You can access the visualizer from within the locals panel. Find the value that you want to inspect from within the
Value column. To access the viewer, within the
Value column you should see an option called
View with a little magnifying glass before it, click on that to open the view. You can also access this via the DataTips menu.
Copy and Trim Indentation: As part of the Visual Studio 17.7 release, a tweak to the copy and paste capability has been added. For non .NET developers, this might sound silly, however, in previous versions of Visual Studio, if you tried to copy code from Visual Studio and paste it into say an email client the indentation of that code would likely be wrong and you would have to manually fix it. The cause for this was due to how Visual Studio copied the first indentation.
Previously, to get around this issue you could install Copy Nice, however, this is no longer needed. Starting from Visual Studio 17.7 the built-in copy/paste got a lot smarter. When you copy and paste things with indents, the indent will now be copied correctly meaning you will not need to manually tweak pasted code anymore as the indentation should copy as expected, job done!

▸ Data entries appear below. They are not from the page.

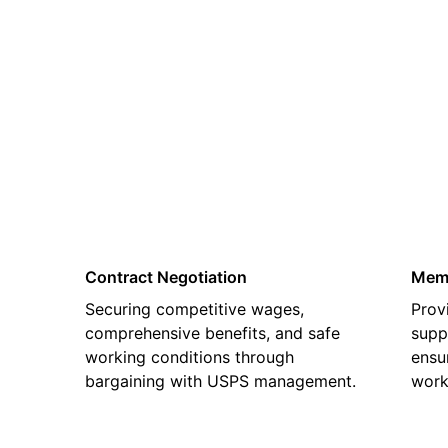
02
Contract Negotiation
Memb
Securing competitive wages,
Prov
comprehensive benefits, and safe
supp
working conditions through
ensu
bargaining with USPS management.
work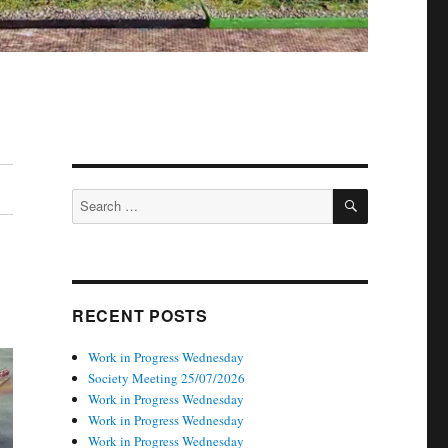
SEARCH
Search
for:
RECENT POSTS
Work in Progress Wednesday
Society Meeting 25/07/2026
Work in Progress Wednesday
Work in Progress Wednesday
Work in Progress Wednesday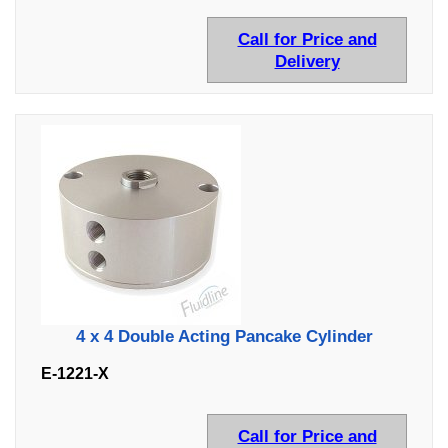
Call for Price and
Delivery
4 x 4 Double Acting Pancake Cylinder
E-1221-X
Call for Price and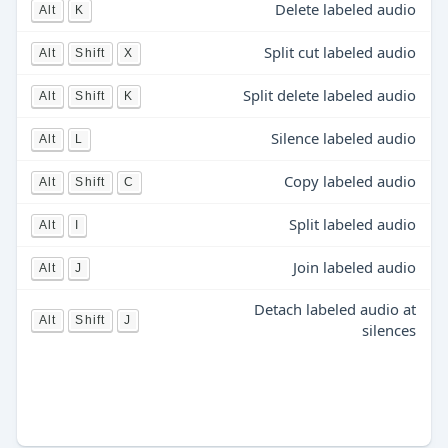
Delete labeled audio
Alt
K
Split cut labeled audio
Alt
Shift
X
Split delete labeled audio
Alt
Shift
K
Silence labeled audio
Alt
L
Copy labeled audio
Alt
Shift
C
Split labeled audio
Alt
I
Join labeled audio
Alt
J
Detach labeled audio at
Alt
Shift
J
silences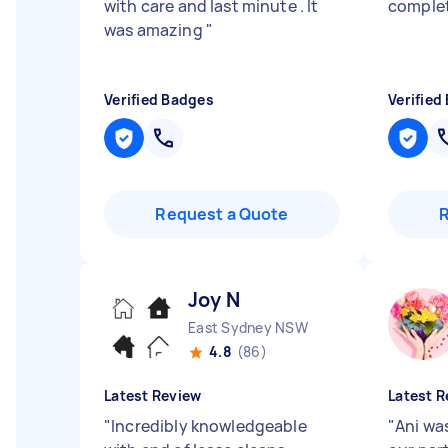
with care and last minute . It
comple
was amazing
"
Verified Badges
Verified
Request a Quote
Joy N
East Sydney NSW
4.8
(86)
Latest Review
Latest R
"
Incredibly knowledgeable
"
Ani wa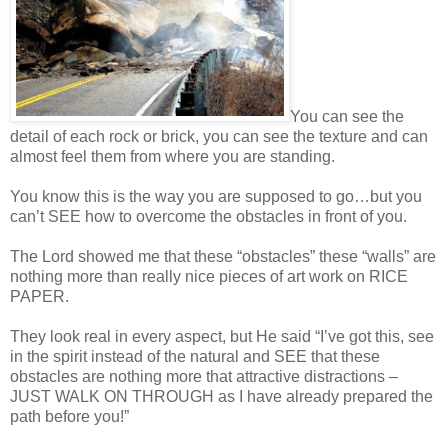
You can see the
detail of each rock or brick, you can see the texture and can
almost feel them from where you are standing.
You know this is the way you are supposed to go…but you
can’t SEE how to overcome the obstacles in front of you.
The Lord showed me that these “obstacles” these “walls” are
nothing more than really nice pieces of art work on RICE
PAPER.
They look real in every aspect, but He said “I’ve got this, see
in the spirit instead of the natural and SEE that these
obstacles are nothing more that attractive distractions –
JUST WALK ON THROUGH as I have already prepared the
path before you!”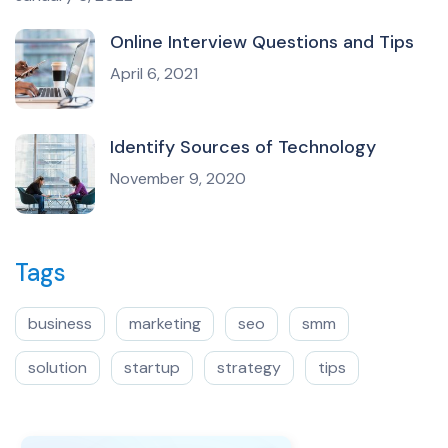
Online Interview Questions and Tips
April 6, 2021
Identify Sources of Technology
November 9, 2020
Tags
business
marketing
seo
smm
solution
startup
strategy
tips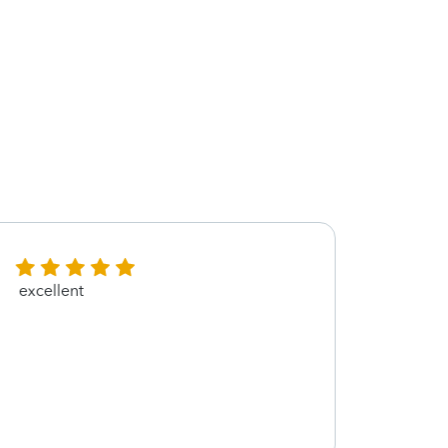
excellent
Thank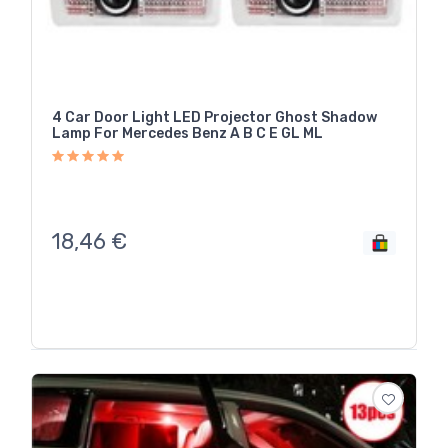
4 Car Door Light LED Projector Ghost Shadow
Lamp For Mercedes Benz A B C E GL ML
18,46
€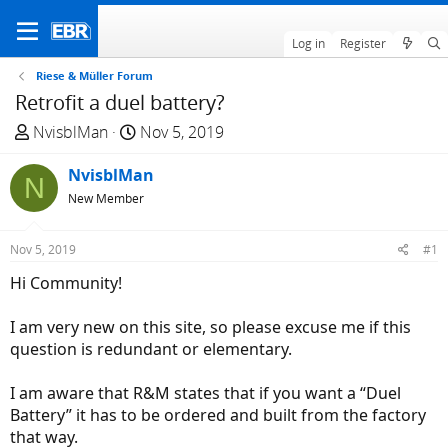
Log in
Register
Riese & Müller Forum
Retrofit a duel battery?
T
S
NvisblMan
Nov 5, 2019
h
t
r
NvisblMan
a
N
e
r
New Member
a
t
d
d
Nov 5, 2019
#1
s
a
Hi Community!
t
t
a
e
I am very new on this site, so please excuse me if this
r
question is redundant or elementary.
t
e
I am aware that R&M states that if you want a “Duel
r
Battery” it has to be ordered and built from the factory
that way.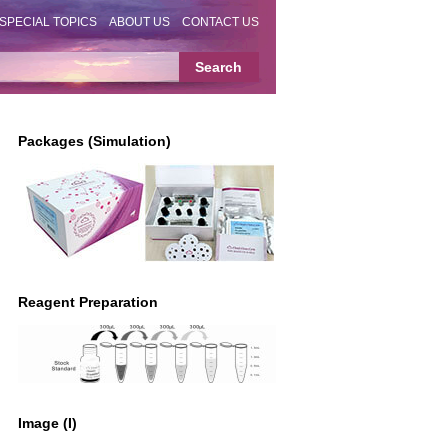
SPECIAL TOPICS
ABOUT US
CONTACT US
Packages (Simulation)
Reagent Preparation
Image (I)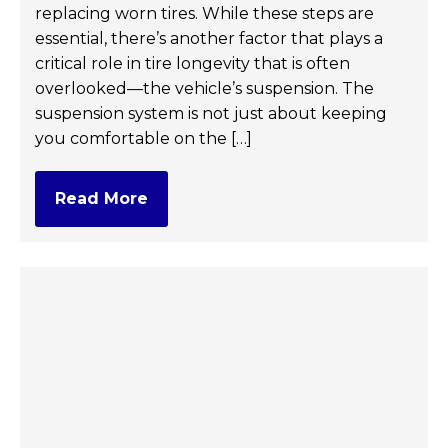
replacing worn tires. While these steps are
essential, there’s another factor that plays a
critical role in tire longevity that is often
overlooked—the vehicle’s suspension. The
suspension system is not just about keeping
you comfortable on the […]
Read More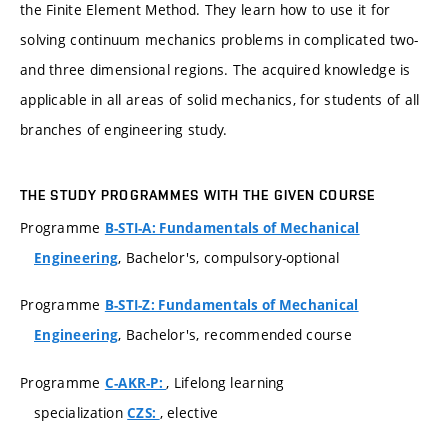
the Finite Element Method. They learn how to use it for
solving continuum mechanics problems in complicated two-
and three dimensional regions. The acquired knowledge is
applicable in all areas of solid mechanics, for students of all
branches of engineering study.
THE STUDY PROGRAMMES WITH THE GIVEN COURSE
Programme
B-STI-A: Fundamentals of Mechanical
, Bachelor's, compulsory-optional
Engineering
Programme
B-STI-Z: Fundamentals of Mechanical
, Bachelor's, recommended course
Engineering
Programme
, Lifelong learning
C-AKR-P:
specialization
, elective
CZS: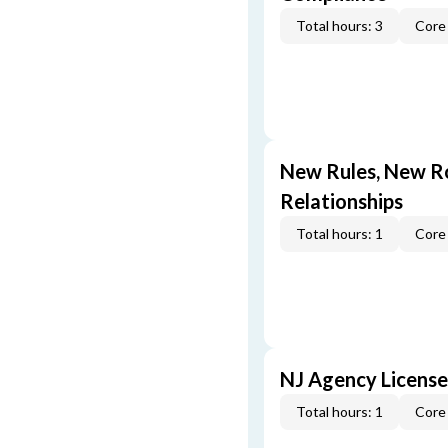
Total hours: 3
Core 
New Rules, New Ro
Relationships
Total hours: 1
Core 
NJ Agency License
Total hours: 1
Core 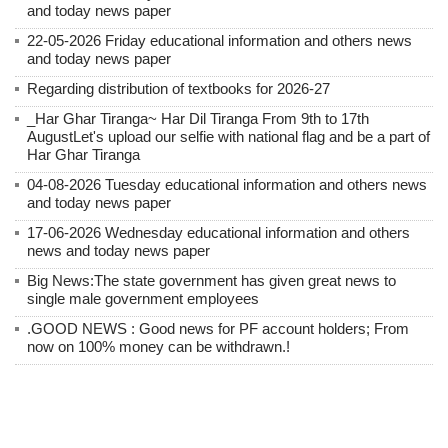
and today news paper
22-05-2026 Friday educational information and others news
and today news paper
Regarding distribution of textbooks for 2026-27
_Har Ghar Tiranga~ Har Dil Tiranga From 9th to 17th
AugustLet's upload our selfie with national flag and be a part of
Har Ghar Tiranga
04-08-2026 Tuesday educational information and others news
and today news paper
17-06-2026 Wednesday educational information and others
news and today news paper
Big News:The state government has given great news to
single male government employees
.GOOD NEWS : Good news for PF account holders; From
now on 100% money can be withdrawn.!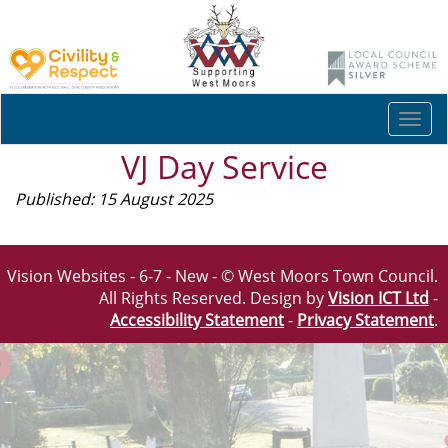
Togg
navi
VJ Day Service
Published: 15 August 2025
Vision Websites - 6-7 - New - © West Moors Town Council.
All Rights Reserved. Design by
Vision ICT Ltd
-
Accessibility Statement
-
Privacy Statement
.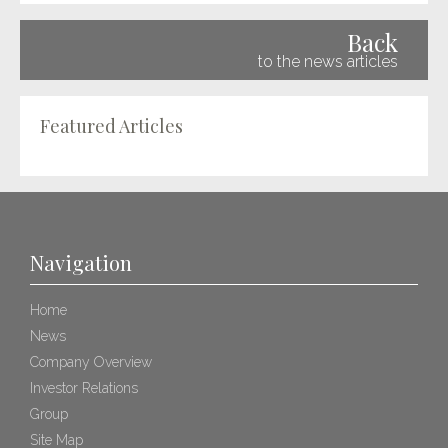
Back
to the news articles
Featured Articles
Navigation
Home
News
Company Overview
Investor Relations
Group
Site Map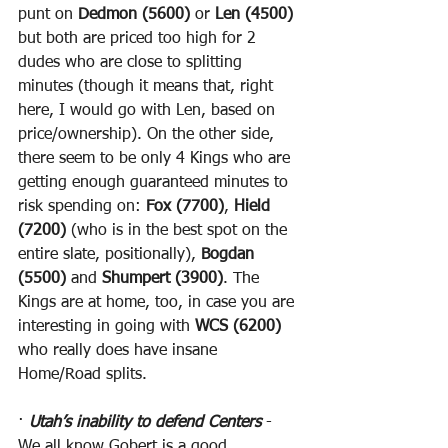
punt on 
Dedmon (5600)
 or 
Len (4500)
but both are priced too high for 2 
dudes who are close to splitting 
minutes (though it means that, right 
here, I would go with Len, based on 
price/ownership). On the other side, 
there seem to be only 4 Kings who are 
getting enough guaranteed minutes to 
risk spending on: 
Fox (7700)
, 
Hield 
(7200)
 (who is in the best spot on the 
entire slate, positionally), 
Bogdan 
(5500)
 and 
Shumpert (3900)
. The 
Kings are at home, too, in case you are 
interesting in going with 
WCS (6200)
who really does have insane 
Home/Road splits.
· 
Utah’s inability to defend Centers
 - 
We all know Gobert is a good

The features listed above are features that you have access to now, next, let's look at two features that are coming within the next release 17.8 💥
Adding reviews to pull request: The most requested next new feature is the ability to add reviewers to pull requests created within Visual Studio. Within the
create new pull request tab, you can now add a reviewer:
Case Preserving Find and Replace: The next noteworthy feature is the ability to do case-preserving casing when you do a find and replace. Before this update, if you had multiple occurrences of the same word, however, the term was written using different casing then this was ignored. Now when you do a find and replace, you can opt to preserve the casing, and Visual Studio will do its best to match the casing it finds when replacing text.